> TASK DIRECTIONS:
Copy out every line of the entries below that contains the string "dist".

> EXERCISE INPUTS:
>>>
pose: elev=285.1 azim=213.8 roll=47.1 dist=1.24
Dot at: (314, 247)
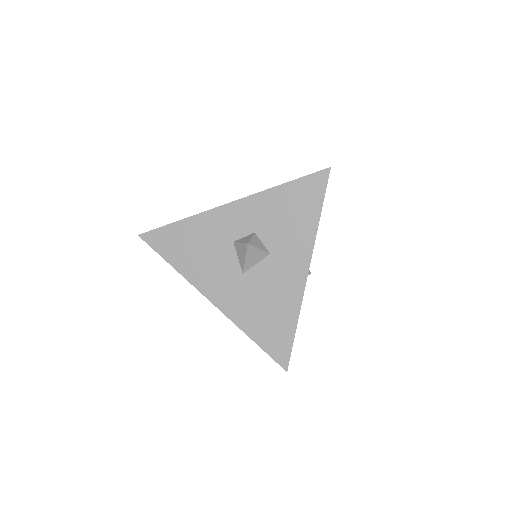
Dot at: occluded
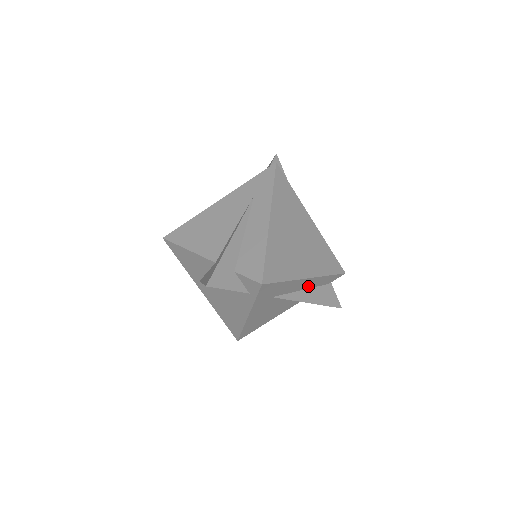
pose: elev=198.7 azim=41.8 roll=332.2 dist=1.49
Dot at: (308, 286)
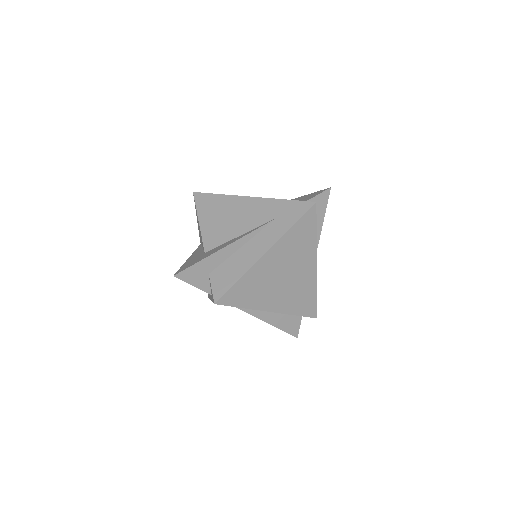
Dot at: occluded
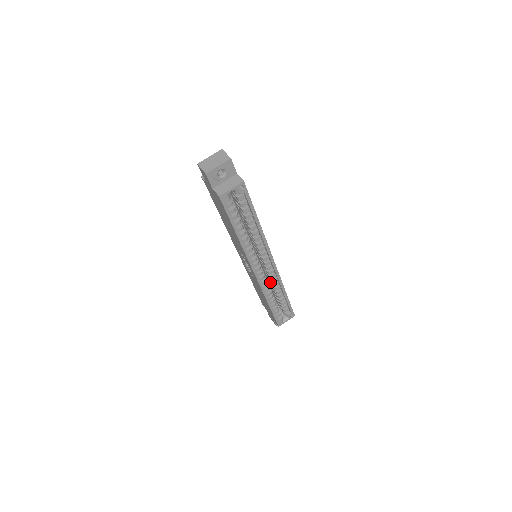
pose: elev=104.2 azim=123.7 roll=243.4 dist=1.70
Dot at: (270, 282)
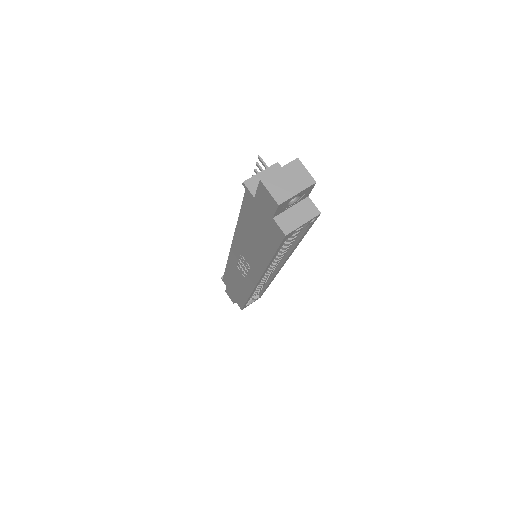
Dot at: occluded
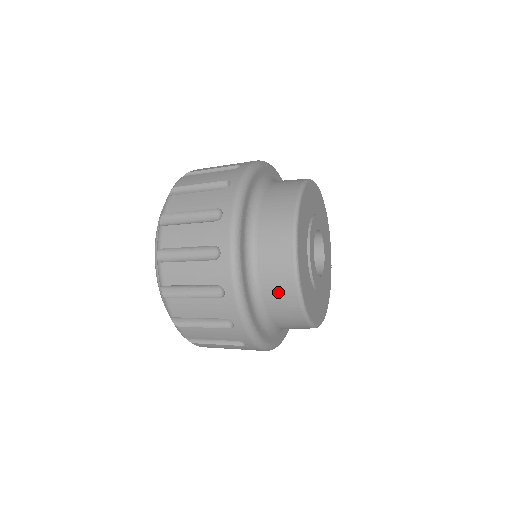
<<<
>>>
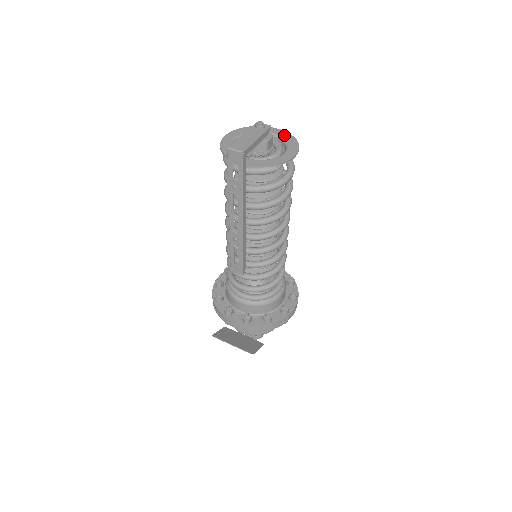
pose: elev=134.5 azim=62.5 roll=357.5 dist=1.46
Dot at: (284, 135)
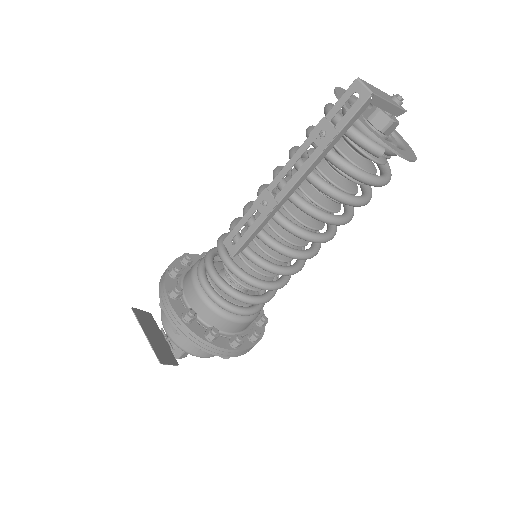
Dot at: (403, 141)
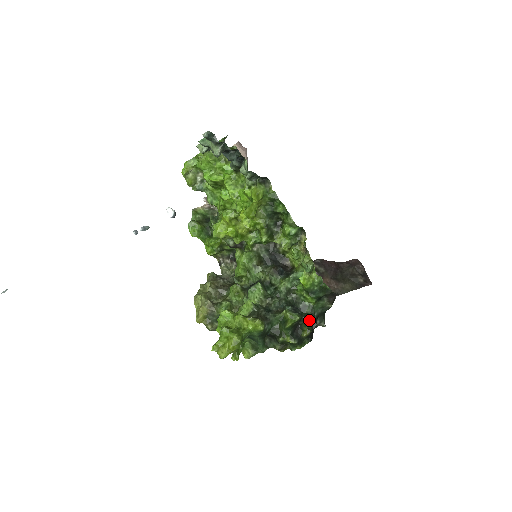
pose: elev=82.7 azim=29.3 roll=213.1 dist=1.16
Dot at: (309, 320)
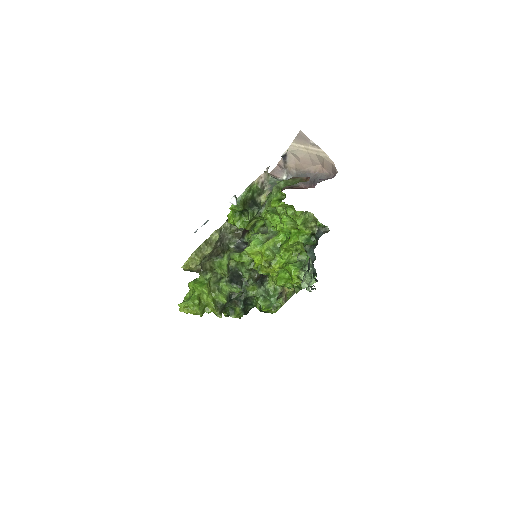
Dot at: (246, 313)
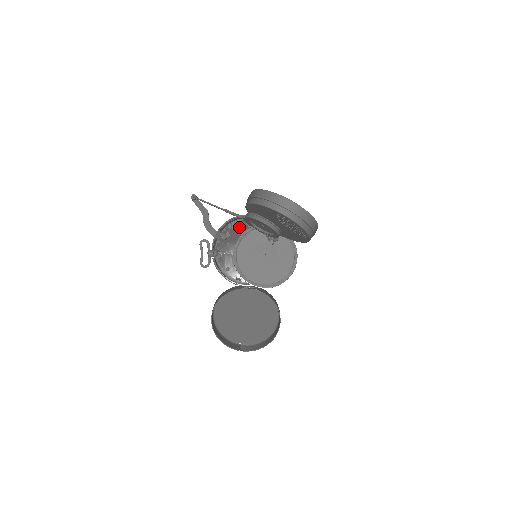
<<<
>>>
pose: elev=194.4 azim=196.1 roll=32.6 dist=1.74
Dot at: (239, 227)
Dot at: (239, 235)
<<<
> THE COMPLETED TASK:
pose: elev=285.1 azim=213.8 roll=47.1 dist=1.24
pose: elev=198.7 azim=41.8 roll=332.2 dist=1.49
pose: elev=104.2 azim=123.7 roll=243.4 dist=1.70
pose: elev=134.5 azim=62.5 roll=357.5 dist=1.46
pose: elev=82.7 azim=29.3 roll=213.1 dist=1.16
pose: elev=194.4 azim=196.1 roll=32.6 dist=1.74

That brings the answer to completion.